In December 2006, Tuck and Turner were both convicted of aggravated sexual assault. Tuck, who was described by prosecutors as a white supremacist, was sentenced to life in prison, and Turner was sentenced to 90 years. Turner unsuccessfully appealed his conviction to the 14th Court of Appeals for the State of Texas. On March 20, 2008, the Court of Appeals issued its opinion affirming Turner's conviction. Both Tuck and Turner must serve at least 30 years before becoming eligible for parole.

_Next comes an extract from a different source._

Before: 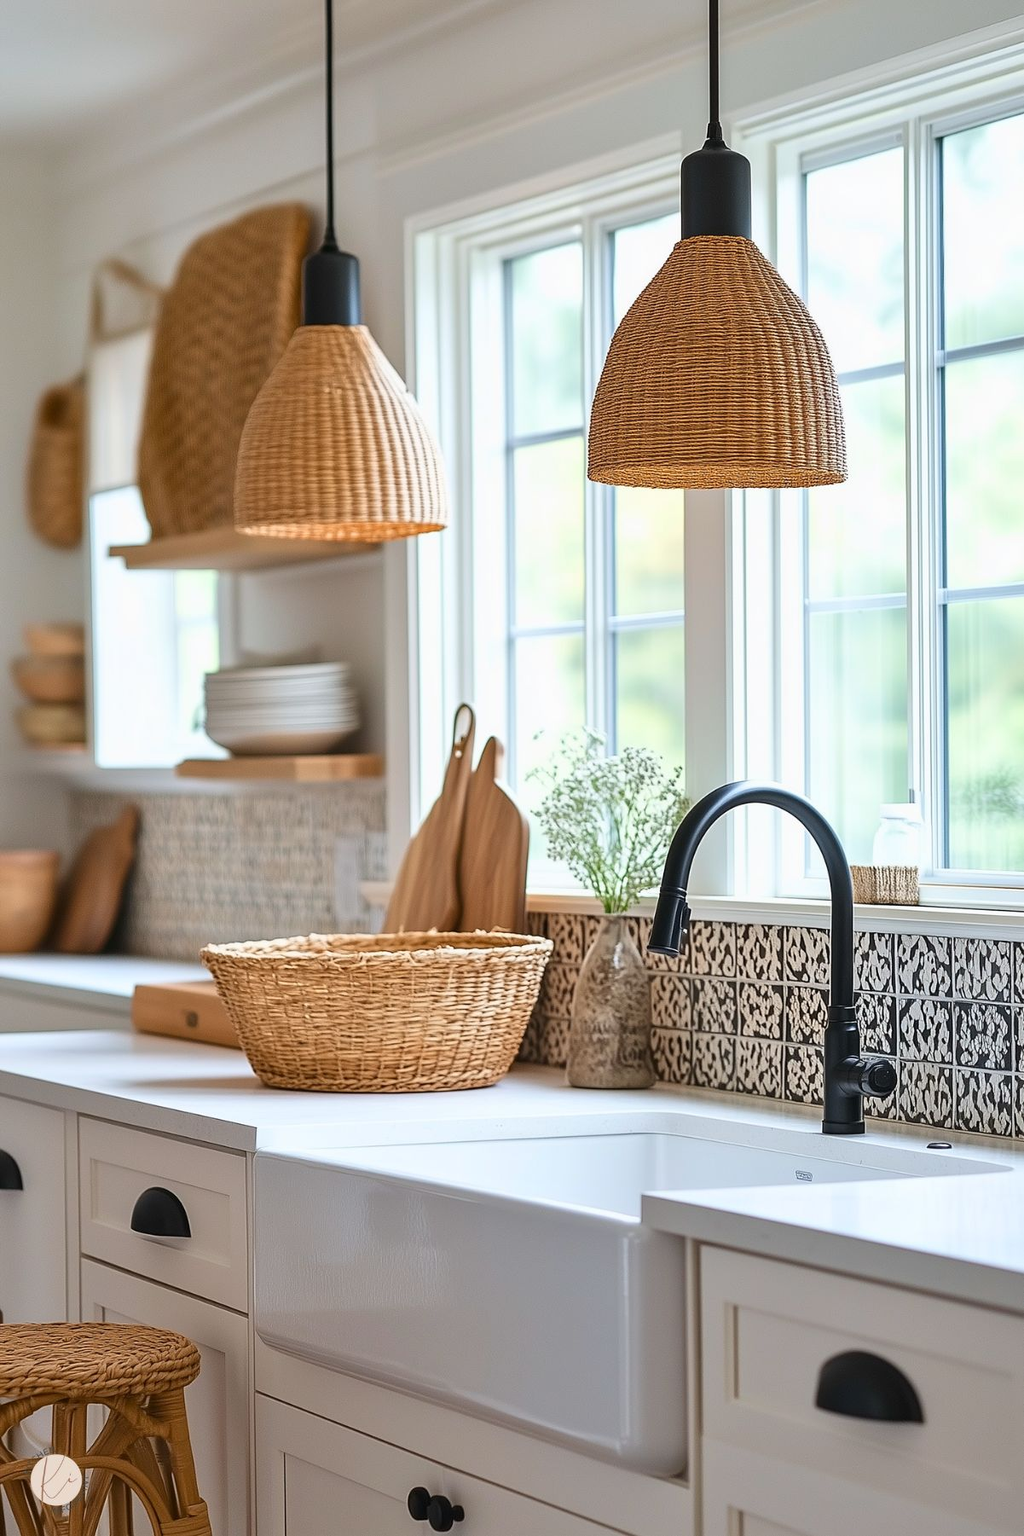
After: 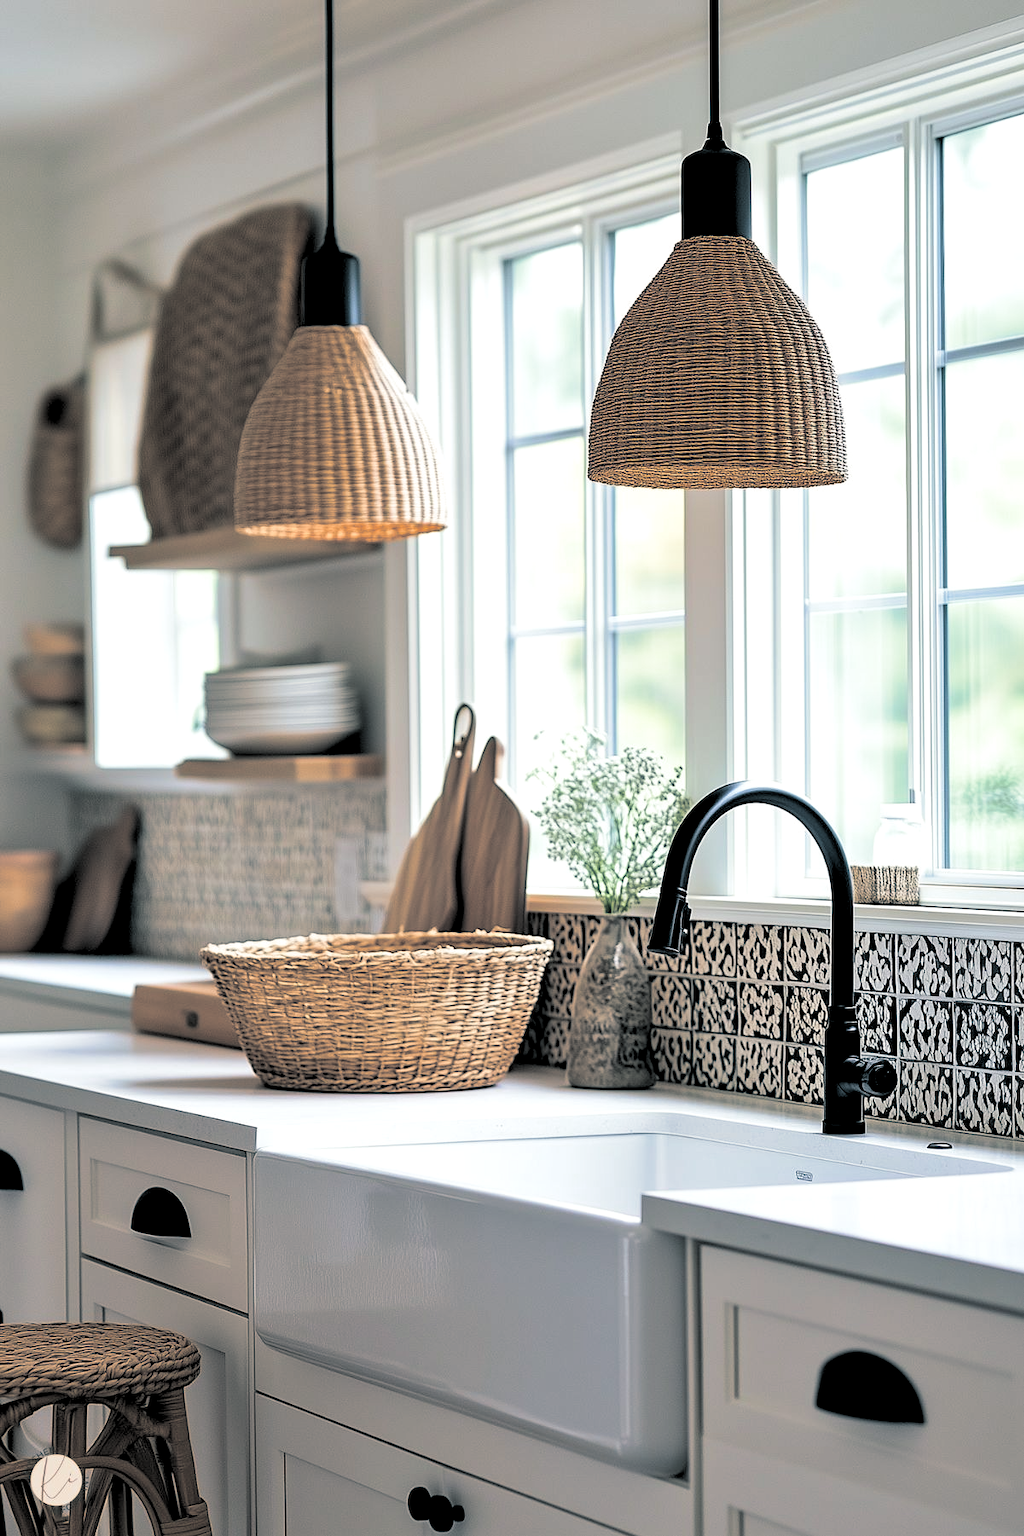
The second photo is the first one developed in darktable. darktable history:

As of 2015 Tuck is incarcerated at the Ramsey Unit of the Texas Department of Criminal Justice (TDCJ) and has the TDCJ ID 01403389. His parole eligibility date is April 22, 2036. As of 2015 Turner is incarcerated at the Wallace Pack Unit and has the TDCJ ID 01404515. Turner's parole eligibility date is April 24, 2036, and his tentative release date is April 24, 2096.

===Hospitalization===
After a lengthy recovery, which included a three-month stint in the hospital and more than 12 surgeries, Ritcheson refused professional counseling and never spoke about his experiences with his friends. During an interview with the Houston Chronicle, Ritcheson stated:

I shouldn't care what people think. But it's like everyone knows I'm 'the kid'. I don't want to be a standout because of what happened.

===Death===

On the morning of July 1, 2007, Ritcheson committed suicide by jumping from the deck of the Carnival Ecstasy, a cruise ship bound for the Mexican resort island of Cozumel. He was 18 years old. The Ritcheson family's attorney, Carlos Leon, confirmed his death.

In 2011, Houston installed the Tolerance sculpture, a project initiated in response to Ritcheson's assault.